» Required action
Please repeat exactly the lines from the one containing "confidently at a conference" through the last line of the records below, both included, and leave out any pictures.

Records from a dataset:
***

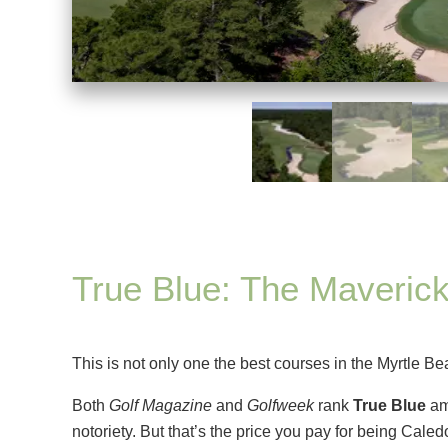
True Blue: The Maverick
This is not only one the best courses in the Myrtle Be
Both
Golf Magazine
and
Golfweek
rank
True Blue
amo
notoriety. But that’s the price you pay for being Cale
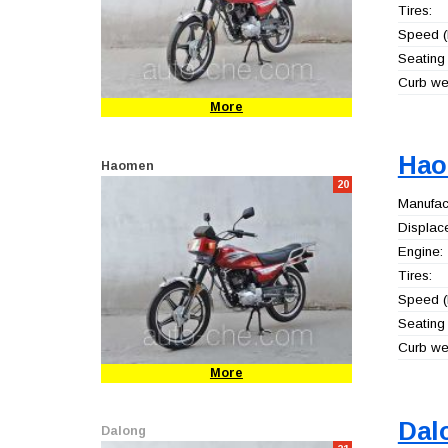
Tires:
Speed (
Seating 
Curb wei
More
Hao
Haomen
20
Manufact
Displac
Engine:
Tires:
Speed (
Seating 
Curb wei
More
Dal
Dalong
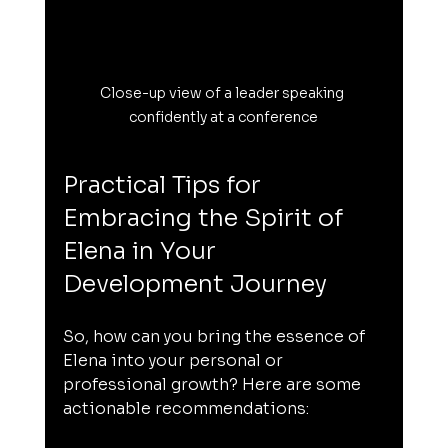
Close-up view of a leader speaking 
confidently at a conference
Practical Tips for 
Embracing the Spirit of 
Elena in Your 
Development Journey
So, how can you bring the essence of 
Elena into your personal or 
professional growth? Here are some 
actionable recommendations:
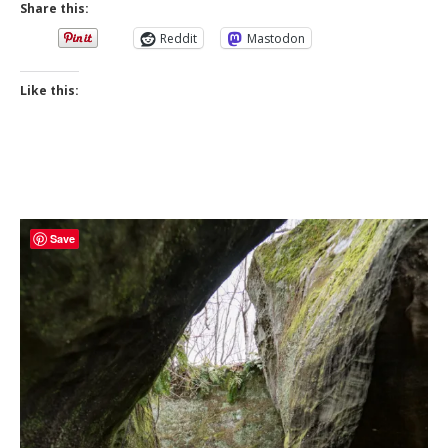
Share this:
Reddit
Mastodon
Like this:
Save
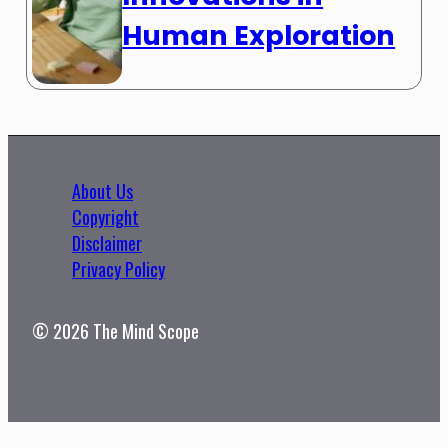
Human Exploration
About Us
Copyright
Disclaimer
Privacy Policy
© 2026 The Mind Scope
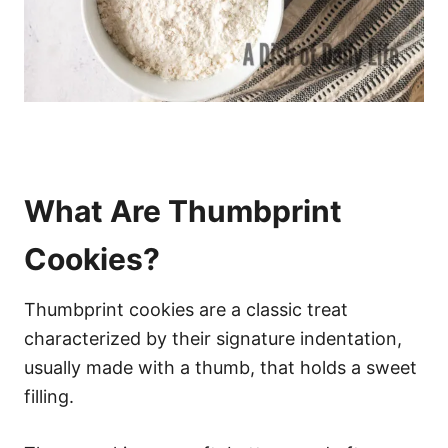
What Are Thumbprint
Cookies?
Thumbprint cookies are a classic treat
characterized by their signature indentation,
usually made with a thumb, that holds a sweet
filling.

***

» Task response
confidently at a conference
Practical Tips for 
Embracing the Spirit of 
Elena in Your 
Development Journey
So, how can you bring the essence of 
Elena into your personal or 
professional growth? Here are some 
actionable recommendations:
Share this:
Reddit
Mastodon
Like this:
Save
Human Exploration
About Us
Copyright
Disclaimer
Privacy Policy
© 2026 The Mind Scope
What Are Thumbprint
Cookies?
Thumbprint cookies are a classic treat
characterized by their signature indentation,
usually made with a thumb, that holds a sweet
filling.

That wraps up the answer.